‘Trump Death Clock’ by filmmaker Eugene Jarecki in New York claims to count avoidable COVID-19 deaths in US

A Trump Death Clock which calculates the portion of US COVID-19 deaths caused by President Trumps delayed response to the coronavirus pandemic was unveiled by Eugene Jarecki in Times Square. (Photo: Getty Images/AFP)


The worst hit country in the world the United States with more than 80,000 deaths and the most severely affected state, New York with with 26,682 fatalities came up with a newly erected billboard in the Times Square that shows the number of coronavirus deaths. Its creator says these deaths could have been avoided if President Donald Trump had acted sooner — and it’s called the “Trump Death Clock.”

Created by filmmaker Eugene Jarecki, the “clock” was installed on the roof of a Times Square building, empty due to the pandemic. As of Monday, the counter showed more than 48,000 deaths out of a total of more than 80,000, by far the highest tally in the world.

The “clock” ticks on the assumption that 60 percent of COVID-19 deaths in the United States could have been prevented had the Trump administration implemented mandatory social distancing and school closures just a week earlier than it did, on March 9 instead of March 16, Jarecki explained in a post on Medium.

The New York-based filmmaker, who has twice won awards at the Sundance Film Festival, explained that 60 percent was a conservative estimate calculated by specialists following remarks made in mid-April by leading US infectious diseases expert Anthony Fauci.

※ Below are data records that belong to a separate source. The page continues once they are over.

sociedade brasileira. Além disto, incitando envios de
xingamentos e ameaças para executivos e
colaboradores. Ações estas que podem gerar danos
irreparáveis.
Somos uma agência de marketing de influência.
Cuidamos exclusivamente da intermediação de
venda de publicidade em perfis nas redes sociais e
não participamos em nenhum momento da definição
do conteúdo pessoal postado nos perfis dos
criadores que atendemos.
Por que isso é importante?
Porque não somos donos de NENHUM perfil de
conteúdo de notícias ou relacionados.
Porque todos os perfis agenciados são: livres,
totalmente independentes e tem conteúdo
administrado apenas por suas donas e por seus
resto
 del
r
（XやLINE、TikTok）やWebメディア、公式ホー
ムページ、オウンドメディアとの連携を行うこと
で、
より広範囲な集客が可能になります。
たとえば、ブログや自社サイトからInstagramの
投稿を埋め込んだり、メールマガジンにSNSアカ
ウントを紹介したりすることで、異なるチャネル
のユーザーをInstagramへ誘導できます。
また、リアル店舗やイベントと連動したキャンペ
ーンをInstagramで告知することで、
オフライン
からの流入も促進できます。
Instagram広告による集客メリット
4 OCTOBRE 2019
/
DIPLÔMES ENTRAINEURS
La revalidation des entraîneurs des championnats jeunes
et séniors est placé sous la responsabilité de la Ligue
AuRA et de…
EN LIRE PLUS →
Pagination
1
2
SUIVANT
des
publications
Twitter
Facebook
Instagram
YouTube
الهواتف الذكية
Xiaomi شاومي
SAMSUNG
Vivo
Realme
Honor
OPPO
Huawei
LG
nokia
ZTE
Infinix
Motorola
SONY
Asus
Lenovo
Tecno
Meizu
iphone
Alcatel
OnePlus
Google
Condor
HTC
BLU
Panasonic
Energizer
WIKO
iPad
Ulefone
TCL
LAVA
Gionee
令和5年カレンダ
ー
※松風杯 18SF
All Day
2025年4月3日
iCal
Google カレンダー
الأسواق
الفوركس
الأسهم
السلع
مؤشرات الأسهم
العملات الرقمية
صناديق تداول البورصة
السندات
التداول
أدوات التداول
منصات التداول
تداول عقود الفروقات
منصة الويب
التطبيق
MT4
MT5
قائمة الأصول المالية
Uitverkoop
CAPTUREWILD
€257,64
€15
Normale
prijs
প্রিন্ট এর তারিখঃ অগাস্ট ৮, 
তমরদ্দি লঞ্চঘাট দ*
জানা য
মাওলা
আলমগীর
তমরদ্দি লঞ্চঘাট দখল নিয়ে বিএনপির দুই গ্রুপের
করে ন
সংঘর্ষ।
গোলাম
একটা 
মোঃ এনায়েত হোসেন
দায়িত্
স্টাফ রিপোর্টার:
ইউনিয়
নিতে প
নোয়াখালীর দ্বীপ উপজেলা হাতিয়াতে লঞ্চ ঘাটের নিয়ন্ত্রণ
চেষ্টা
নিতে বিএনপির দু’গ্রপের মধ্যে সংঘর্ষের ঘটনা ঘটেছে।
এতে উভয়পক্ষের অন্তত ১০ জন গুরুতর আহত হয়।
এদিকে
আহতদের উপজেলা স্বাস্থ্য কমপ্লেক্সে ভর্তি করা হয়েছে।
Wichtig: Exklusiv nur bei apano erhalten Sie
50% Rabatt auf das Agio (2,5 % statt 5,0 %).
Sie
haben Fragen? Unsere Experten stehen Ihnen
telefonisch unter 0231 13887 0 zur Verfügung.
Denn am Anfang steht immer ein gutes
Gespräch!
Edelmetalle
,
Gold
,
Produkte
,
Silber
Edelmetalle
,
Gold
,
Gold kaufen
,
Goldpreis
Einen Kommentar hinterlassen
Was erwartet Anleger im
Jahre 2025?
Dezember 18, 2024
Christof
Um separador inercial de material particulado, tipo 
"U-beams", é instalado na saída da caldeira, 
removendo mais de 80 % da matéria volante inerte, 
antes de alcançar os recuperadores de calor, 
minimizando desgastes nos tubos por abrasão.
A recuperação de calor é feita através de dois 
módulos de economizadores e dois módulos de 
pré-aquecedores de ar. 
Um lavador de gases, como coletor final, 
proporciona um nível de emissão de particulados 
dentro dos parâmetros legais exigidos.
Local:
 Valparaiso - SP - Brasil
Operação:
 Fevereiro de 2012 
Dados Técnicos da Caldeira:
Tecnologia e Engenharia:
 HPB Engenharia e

Fauci, who has become the trusted face of the government’s virus response, had said that if “you had started mitigation earlier, you could have saved lives.”

“The lives already unnecessarily lost demand we seek more responsible crisis leadership,” Jarecki wrote in his Medium post.

“Just as the names of fallen soldiers are etched on memorials to remind us of the cost of war, quantifying the lives lost to the president’s delayed coronavirus response would serve a vital public function.”

While, America witnessed less than 900 coronavirus deaths in 24 hours for the second consecutive day but even after indicating a dip in COVID-19 fatalities the United States death toll crossed past 80,000-mark and the total number of confirmed positive cases stand at  13,44,512, according to Johns Hopkins University data.